You are given an array A of length N and Q queries given by the 2D array B of size Q*2. Each query consists of two integers B[i][0] and B[i][1]. For every query, the task is to calculate the sum of all even indices in the range A[B[i][0]…B[i][1]].
Note : Use 0-based indexing
1 <= N <= 105
1 <= Q <= 105
1 <= A[i] <= 100
0 <= B[i][0] <= B[i][1] < N
First argument A is an array of integers.
Second argument B is a 2D array of integers.
Return an array of integers.
Input 1:
A = [1, 2, 3, 4, 5]
B = [ [0,2]
[1,4] ]
Input 2:
A = [2, 1, 8, 3, 9]
B = [ [0,3]
[2,4] ]
Output 1:
[4, 8]
Output 2:
[10, 17]
Explanation 1:
The subarray for the first query is [1, 2, 3] whose sum of even indices is 4.
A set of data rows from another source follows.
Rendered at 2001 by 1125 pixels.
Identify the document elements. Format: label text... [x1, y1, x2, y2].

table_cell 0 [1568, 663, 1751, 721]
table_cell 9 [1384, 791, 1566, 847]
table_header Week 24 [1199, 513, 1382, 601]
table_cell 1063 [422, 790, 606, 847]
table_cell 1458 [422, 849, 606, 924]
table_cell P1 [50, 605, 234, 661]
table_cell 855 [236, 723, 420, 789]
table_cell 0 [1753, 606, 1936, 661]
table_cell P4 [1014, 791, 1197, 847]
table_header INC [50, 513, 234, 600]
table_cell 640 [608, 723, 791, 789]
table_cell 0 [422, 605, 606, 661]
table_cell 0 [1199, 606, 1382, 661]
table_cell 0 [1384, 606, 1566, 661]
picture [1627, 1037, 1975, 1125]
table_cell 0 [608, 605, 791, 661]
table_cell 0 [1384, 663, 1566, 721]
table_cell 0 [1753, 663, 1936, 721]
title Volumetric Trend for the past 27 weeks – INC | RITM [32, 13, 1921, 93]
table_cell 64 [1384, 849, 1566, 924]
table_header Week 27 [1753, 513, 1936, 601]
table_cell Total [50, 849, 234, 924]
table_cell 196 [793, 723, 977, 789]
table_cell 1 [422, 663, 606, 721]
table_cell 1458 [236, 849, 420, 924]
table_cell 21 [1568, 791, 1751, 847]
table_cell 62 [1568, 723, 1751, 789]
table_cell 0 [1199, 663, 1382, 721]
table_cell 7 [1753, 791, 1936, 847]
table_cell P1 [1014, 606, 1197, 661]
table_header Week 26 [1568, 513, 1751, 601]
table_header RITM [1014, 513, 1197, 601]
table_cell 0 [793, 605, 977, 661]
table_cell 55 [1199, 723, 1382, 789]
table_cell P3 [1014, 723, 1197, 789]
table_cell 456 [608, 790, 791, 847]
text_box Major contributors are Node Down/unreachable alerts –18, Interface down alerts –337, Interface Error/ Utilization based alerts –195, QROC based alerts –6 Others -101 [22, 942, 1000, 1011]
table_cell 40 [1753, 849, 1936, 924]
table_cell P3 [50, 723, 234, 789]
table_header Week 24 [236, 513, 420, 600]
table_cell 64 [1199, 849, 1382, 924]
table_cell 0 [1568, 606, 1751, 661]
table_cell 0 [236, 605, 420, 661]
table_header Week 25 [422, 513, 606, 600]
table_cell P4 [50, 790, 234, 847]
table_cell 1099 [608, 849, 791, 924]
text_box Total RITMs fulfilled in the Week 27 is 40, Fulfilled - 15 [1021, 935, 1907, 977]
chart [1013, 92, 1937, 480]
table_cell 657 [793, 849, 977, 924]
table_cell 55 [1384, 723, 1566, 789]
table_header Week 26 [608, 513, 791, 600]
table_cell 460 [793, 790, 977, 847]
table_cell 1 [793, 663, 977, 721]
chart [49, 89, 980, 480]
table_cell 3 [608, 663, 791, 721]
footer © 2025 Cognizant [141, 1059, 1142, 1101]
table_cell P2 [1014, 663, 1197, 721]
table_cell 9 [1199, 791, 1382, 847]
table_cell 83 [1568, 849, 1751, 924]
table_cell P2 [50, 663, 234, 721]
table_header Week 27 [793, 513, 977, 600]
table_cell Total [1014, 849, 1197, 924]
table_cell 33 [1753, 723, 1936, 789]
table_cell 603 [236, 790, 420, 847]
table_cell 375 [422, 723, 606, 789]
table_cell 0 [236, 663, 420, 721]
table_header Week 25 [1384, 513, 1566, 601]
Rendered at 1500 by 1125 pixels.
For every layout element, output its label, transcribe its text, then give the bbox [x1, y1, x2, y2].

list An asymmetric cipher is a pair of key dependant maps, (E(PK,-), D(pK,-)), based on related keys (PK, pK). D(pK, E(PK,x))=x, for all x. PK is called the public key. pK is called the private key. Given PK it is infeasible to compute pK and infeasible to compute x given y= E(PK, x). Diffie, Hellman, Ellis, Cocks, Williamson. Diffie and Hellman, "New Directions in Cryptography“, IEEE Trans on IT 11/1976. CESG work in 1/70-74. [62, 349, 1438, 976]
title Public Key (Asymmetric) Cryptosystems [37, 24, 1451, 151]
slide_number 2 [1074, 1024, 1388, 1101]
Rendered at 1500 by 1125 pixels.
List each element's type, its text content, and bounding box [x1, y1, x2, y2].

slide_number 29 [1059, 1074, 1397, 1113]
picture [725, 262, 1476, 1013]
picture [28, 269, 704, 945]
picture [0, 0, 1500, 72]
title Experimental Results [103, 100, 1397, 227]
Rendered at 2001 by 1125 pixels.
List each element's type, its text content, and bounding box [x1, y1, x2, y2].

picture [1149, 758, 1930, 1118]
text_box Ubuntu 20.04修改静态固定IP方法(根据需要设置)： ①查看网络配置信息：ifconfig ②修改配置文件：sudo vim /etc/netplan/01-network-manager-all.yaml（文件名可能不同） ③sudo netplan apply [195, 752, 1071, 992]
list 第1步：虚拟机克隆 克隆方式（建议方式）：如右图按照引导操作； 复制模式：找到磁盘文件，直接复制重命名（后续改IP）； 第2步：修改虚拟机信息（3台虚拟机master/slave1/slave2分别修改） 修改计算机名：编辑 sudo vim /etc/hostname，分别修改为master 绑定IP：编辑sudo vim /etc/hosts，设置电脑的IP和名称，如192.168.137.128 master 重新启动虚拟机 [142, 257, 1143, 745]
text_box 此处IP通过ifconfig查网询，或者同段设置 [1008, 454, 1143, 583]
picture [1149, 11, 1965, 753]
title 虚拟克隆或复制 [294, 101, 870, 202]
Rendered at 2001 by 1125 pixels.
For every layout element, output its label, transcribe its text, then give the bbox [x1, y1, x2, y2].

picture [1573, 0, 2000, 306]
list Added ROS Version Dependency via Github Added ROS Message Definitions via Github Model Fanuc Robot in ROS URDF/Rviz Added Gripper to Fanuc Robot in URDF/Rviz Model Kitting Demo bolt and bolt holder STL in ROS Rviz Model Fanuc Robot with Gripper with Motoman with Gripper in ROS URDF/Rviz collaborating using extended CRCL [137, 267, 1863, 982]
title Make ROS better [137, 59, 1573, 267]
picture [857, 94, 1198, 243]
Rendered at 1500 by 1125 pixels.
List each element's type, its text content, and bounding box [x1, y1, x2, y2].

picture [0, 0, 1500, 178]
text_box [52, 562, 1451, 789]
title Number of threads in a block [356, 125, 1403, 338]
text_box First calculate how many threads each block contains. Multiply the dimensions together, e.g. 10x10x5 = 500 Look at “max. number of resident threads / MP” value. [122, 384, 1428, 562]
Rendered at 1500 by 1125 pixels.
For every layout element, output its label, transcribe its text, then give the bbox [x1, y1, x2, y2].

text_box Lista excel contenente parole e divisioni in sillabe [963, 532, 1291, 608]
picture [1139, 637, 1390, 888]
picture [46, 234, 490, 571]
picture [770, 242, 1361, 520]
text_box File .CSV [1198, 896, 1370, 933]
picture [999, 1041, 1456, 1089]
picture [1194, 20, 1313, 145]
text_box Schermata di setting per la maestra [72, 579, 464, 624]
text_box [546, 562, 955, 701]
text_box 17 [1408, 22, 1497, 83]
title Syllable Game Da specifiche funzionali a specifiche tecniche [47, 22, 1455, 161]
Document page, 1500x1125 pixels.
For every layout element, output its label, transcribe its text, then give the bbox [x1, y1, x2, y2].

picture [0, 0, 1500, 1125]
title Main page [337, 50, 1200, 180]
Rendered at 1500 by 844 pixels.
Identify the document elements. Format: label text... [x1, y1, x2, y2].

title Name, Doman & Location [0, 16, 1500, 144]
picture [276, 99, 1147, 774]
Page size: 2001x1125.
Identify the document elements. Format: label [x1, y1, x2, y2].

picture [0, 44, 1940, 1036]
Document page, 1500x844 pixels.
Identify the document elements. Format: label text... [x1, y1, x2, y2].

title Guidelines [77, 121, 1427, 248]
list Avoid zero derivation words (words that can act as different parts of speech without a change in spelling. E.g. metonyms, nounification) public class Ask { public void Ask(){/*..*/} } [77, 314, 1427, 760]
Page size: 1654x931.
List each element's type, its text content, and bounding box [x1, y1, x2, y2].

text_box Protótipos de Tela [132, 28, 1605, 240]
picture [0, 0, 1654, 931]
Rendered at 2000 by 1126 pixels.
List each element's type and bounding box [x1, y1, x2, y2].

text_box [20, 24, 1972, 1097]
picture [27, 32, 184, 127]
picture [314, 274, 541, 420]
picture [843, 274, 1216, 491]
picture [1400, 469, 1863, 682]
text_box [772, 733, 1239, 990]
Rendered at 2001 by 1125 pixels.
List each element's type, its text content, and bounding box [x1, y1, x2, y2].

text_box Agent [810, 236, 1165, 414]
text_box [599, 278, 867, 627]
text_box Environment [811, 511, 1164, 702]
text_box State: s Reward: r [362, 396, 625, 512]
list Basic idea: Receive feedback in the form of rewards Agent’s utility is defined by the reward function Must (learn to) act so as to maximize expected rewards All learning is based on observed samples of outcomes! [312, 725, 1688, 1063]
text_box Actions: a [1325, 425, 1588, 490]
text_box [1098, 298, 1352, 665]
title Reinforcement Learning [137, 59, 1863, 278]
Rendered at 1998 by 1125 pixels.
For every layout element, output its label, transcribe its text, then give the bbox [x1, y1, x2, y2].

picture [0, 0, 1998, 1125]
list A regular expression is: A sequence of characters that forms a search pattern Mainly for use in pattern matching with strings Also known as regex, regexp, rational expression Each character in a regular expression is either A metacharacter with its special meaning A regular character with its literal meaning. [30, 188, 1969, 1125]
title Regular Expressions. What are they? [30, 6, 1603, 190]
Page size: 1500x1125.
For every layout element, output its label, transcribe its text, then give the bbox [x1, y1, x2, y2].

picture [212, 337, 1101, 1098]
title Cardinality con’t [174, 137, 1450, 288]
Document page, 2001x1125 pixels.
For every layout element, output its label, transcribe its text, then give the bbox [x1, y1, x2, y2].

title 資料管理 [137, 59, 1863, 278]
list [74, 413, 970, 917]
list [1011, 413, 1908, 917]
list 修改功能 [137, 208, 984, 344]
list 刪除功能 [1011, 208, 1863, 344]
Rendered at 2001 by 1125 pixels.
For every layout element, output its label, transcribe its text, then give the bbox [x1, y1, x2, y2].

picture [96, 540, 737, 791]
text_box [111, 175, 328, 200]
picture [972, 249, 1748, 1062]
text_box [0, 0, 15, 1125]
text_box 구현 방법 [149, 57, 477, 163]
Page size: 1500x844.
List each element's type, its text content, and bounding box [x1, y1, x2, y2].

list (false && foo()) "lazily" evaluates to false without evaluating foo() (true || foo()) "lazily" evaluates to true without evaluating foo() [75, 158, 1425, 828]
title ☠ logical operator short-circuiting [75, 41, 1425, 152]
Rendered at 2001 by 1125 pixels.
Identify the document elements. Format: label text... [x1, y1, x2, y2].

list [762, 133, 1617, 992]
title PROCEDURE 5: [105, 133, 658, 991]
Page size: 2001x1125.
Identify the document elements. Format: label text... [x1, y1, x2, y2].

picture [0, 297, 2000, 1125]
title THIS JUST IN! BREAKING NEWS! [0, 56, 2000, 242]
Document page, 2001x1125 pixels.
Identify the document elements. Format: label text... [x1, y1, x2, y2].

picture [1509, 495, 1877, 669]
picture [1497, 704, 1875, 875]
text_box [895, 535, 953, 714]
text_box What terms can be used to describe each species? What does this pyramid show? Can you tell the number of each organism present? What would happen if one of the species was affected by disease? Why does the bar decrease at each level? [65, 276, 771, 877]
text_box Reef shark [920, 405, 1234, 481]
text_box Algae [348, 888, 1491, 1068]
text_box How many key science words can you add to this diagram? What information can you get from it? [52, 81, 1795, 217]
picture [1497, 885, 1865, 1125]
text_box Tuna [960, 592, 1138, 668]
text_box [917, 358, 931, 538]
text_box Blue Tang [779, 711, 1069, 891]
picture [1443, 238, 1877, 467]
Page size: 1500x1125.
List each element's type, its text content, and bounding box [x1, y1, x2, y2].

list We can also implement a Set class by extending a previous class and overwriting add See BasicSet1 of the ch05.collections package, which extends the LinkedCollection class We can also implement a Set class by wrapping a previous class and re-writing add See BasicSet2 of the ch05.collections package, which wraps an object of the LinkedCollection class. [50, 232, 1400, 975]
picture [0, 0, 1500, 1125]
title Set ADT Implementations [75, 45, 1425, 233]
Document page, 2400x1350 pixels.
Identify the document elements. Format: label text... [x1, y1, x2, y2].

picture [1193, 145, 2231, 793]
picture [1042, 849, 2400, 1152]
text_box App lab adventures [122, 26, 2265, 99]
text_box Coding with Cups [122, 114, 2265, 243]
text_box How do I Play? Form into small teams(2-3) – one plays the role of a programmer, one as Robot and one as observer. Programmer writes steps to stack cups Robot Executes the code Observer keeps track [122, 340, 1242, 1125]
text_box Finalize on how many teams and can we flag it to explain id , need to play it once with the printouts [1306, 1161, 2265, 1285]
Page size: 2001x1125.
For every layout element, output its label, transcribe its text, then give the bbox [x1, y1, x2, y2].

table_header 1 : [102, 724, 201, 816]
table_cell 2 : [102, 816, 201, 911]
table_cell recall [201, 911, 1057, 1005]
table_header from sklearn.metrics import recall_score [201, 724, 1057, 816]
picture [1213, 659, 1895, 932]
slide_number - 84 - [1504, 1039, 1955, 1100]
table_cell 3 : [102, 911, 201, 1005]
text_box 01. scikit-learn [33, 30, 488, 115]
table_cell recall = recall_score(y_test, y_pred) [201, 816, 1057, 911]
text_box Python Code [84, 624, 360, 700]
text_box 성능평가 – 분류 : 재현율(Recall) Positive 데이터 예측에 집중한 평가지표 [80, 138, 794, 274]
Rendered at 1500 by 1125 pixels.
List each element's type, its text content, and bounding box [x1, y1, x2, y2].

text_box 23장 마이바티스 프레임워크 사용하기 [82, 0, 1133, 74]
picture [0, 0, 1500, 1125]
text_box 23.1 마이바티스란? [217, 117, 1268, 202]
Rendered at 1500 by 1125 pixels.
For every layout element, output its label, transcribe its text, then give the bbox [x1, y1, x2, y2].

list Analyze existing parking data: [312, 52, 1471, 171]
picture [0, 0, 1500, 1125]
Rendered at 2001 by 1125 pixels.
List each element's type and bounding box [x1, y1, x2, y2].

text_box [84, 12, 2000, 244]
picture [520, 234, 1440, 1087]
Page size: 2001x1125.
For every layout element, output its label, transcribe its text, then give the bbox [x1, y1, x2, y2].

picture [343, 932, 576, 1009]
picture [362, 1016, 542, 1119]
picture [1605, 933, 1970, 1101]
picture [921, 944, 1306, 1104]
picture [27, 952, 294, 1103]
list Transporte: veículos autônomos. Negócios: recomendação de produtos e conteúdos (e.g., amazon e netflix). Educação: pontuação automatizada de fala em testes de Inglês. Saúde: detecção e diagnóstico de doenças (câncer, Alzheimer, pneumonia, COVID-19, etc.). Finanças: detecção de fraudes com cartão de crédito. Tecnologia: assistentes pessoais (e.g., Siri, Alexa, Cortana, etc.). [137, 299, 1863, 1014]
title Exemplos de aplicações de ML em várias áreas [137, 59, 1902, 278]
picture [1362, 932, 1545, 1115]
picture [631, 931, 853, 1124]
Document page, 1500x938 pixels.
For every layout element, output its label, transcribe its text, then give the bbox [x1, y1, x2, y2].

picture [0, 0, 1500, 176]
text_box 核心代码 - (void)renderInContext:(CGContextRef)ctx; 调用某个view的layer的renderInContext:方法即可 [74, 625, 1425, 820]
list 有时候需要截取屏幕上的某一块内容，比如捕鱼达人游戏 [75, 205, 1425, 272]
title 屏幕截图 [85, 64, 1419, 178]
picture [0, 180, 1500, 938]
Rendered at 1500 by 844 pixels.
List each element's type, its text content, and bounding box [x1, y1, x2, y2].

The subarray for the second query is [2, 3, 4, 5] whose sum of even indices is 8.
Explanation 2:
The subarray for the first query is [2, 1, 8, 3] whose sum of even indices is 10.
The subarray for the second query is [8, 3, 9] whose sum of even indices is 17.
function sumOfEvenIndices(A, B){
// taking pfsum of even number
const pf = []
const ans = []
pf[0] = A[0];
for(let i = 1 ; i < A.length ; i++){
if(i % 2 == 0){
pf[i] = pf[i - 2] + A[i]
}else{
pf[i] = pf[i - 1]
}
}
for(let i = 0 ; i < B.length ; i++){
if(B[i][0] == 0){
ans[i] = pf[B[i][1]]
}else{
ans[i] = pf[B[i][1]] - pf[B[i][0] - 1]
}
}
return ans
}